How Will Brown’s ‘rookie error’ and Turn 1 sequence changed the race

Confirmed: Will Brown later described his late-race move as a “rookie error, ” and that error helped Brodie Kostecki win the chaotic finale and claim a second Larry Perkins Trophy while taking the championship lead. Confirmed: A pit-straight clash between Jayden Allen and Ryan Wood triggered the initial chaos through Turn 1.

Still, the exact chain of contact that led Allen to tip Feeney into a spin — and Murray to strike the spinning #88 through smoke — is recorded in the race sequence but individual team fault attributions remain unconfirmed as of Sunday at 1: 00 p. m. ET.

Teams’ headaches ahead of the New Zealand flyaway and the repair triggers

Confirmed: Feeney, Bates and Murray’s teams face big headaches ahead of the flyaway tour to New Zealand.

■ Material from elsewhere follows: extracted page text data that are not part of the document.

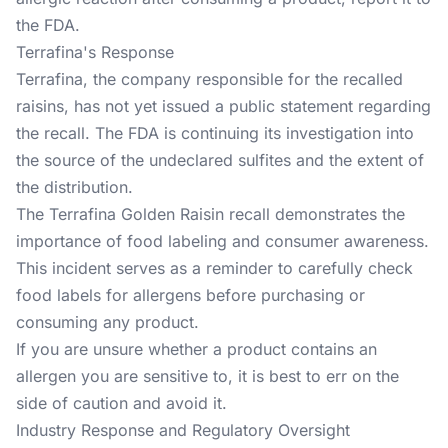
the FDA.
Terrafina's Response
Terrafina, the company responsible for the recalled
raisins, has not yet issued a public statement regarding
the recall. The FDA is continuing its investigation into
the source of the undeclared sulfites and the extent of
the distribution.
The Terrafina Golden Raisin recall demonstrates the
importance of food labeling and consumer awareness.
This incident serves as a reminder to carefully check
food labels for allergens before purchasing or
consuming any product.
If you are unsure whether a product contains an
allergen you are sensitive to, it is best to err on the
side of caution and avoid it.
Industry Response and Regulatory Oversight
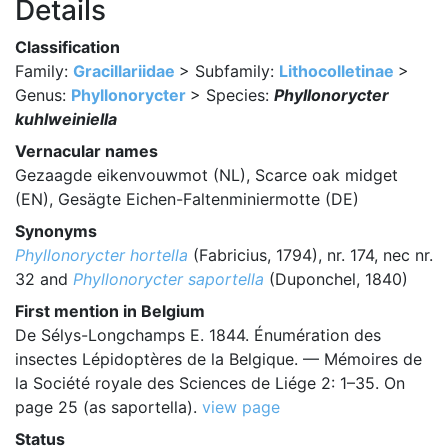
Details
Classification
Family:
Gracillariidae
> Subfamily:
Lithocolletinae
>
Genus:
Phyllonorycter
> Species:
Phyllonorycter
kuhlweiniella
Vernacular names
Gezaagde eikenvouwmot (NL), Scarce oak midget
(EN), Gesägte Eichen-Faltenminiermotte (DE)
Synonyms
Phyllonorycter hortella
(Fabricius, 1794), nr. 174, nec nr.
32 and
Phyllonorycter saportella
(Duponchel, 1840)
First mention in Belgium
De Sélys-Longchamps E. 1844. Énumération des
insectes Lépidoptères de la Belgique. — Mémoires de
la Société royale des Sciences de Liége 2: 1–35. On
page 25 (as saportella).
view page
Status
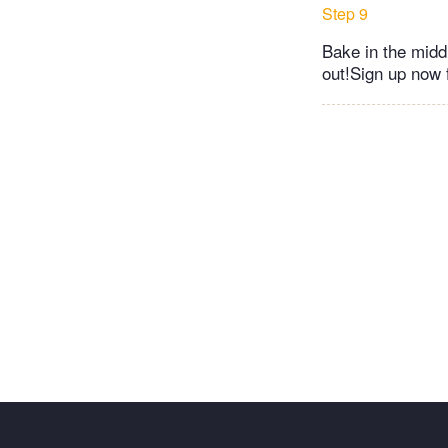
Step 9
Bake in the midd
out!Sign up now f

Confirmed: The incident left tyre debris and heavy car damage that required an extensive clean-up and a restart sequence — Brown led the field back to green on lap 5 after the track was cleared.

Yet, specific repair schedules, parts availability and whether Feeney’s team will prepare the car for the New Zealand round are unconfirmed as of Sunday at 1: 00 p. m. ET. The observable triggers that will clarify the picture are the teams’ official damage assessments, published entry lists for the New Zealand round, and any team statements on car readiness.

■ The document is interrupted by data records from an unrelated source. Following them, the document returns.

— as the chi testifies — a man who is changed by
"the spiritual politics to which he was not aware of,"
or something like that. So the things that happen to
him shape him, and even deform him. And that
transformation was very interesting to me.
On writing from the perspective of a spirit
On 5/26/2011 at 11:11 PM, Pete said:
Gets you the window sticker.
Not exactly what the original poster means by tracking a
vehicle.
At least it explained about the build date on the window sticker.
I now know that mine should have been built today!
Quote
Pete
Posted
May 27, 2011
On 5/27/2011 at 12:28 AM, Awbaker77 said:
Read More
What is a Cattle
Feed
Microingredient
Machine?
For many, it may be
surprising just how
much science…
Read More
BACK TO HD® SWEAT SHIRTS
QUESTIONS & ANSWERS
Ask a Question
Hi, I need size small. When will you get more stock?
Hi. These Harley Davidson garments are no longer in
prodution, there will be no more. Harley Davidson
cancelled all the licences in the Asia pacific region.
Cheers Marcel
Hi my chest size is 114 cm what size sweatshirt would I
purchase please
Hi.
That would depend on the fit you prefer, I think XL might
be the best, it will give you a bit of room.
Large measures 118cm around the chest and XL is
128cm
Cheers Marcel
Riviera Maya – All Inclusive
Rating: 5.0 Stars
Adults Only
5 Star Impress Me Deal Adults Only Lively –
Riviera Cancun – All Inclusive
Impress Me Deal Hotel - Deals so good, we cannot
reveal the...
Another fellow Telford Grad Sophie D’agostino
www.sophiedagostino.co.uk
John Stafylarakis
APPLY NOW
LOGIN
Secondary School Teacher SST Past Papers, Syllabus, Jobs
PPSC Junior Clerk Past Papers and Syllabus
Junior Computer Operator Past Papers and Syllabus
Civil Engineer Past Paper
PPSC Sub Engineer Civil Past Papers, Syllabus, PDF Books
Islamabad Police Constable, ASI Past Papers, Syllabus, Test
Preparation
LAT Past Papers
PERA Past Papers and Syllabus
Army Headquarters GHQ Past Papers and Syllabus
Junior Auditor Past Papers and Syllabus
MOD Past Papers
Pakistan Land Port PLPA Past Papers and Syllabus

Kostecki’s late-race charge is confirmed by lap-by-lap action: on lap 7 he passed Thomas Randle at the penultimate corner, and on lap 12 Kostecki successfully passed Brown at Turn 11 to win the race. Confirmed: punctures and tyre debris affected other competitors — Matt Payne and Aaron Cameron were both undone by punctures during the race.

Still, how those tyre issues will influence teams’ tyre allocations or setup choices in New Zealand remains unconfirmed as of Sunday at 1: 00 p. m. ET.

Confirmed: Thomas Randle finished on the podium, with Jack Le Brocq, James Golding, Cam Waters, Jayden Ojeda, Chaz Mostert, Kai Allen and Macauley Jones completing the top 10.

Yet, any formal penalties or steward rulings stemming from the Turn 1 incident are unconfirmed as of Sunday at 1: 00 p. m. ET; official steward decisions would be a separate, explicit trigger that could reclassify race results or lead to further team obligations.

Confirmed next event that will move the story: the flyaway tour to New Zealand. If teams complete repair assessments and confirm entries before that tour, affected drivers are expected to be listed on the official entry documents for that round; if not, teams will need to field spare cars or adjust lineups ahead of the travel window.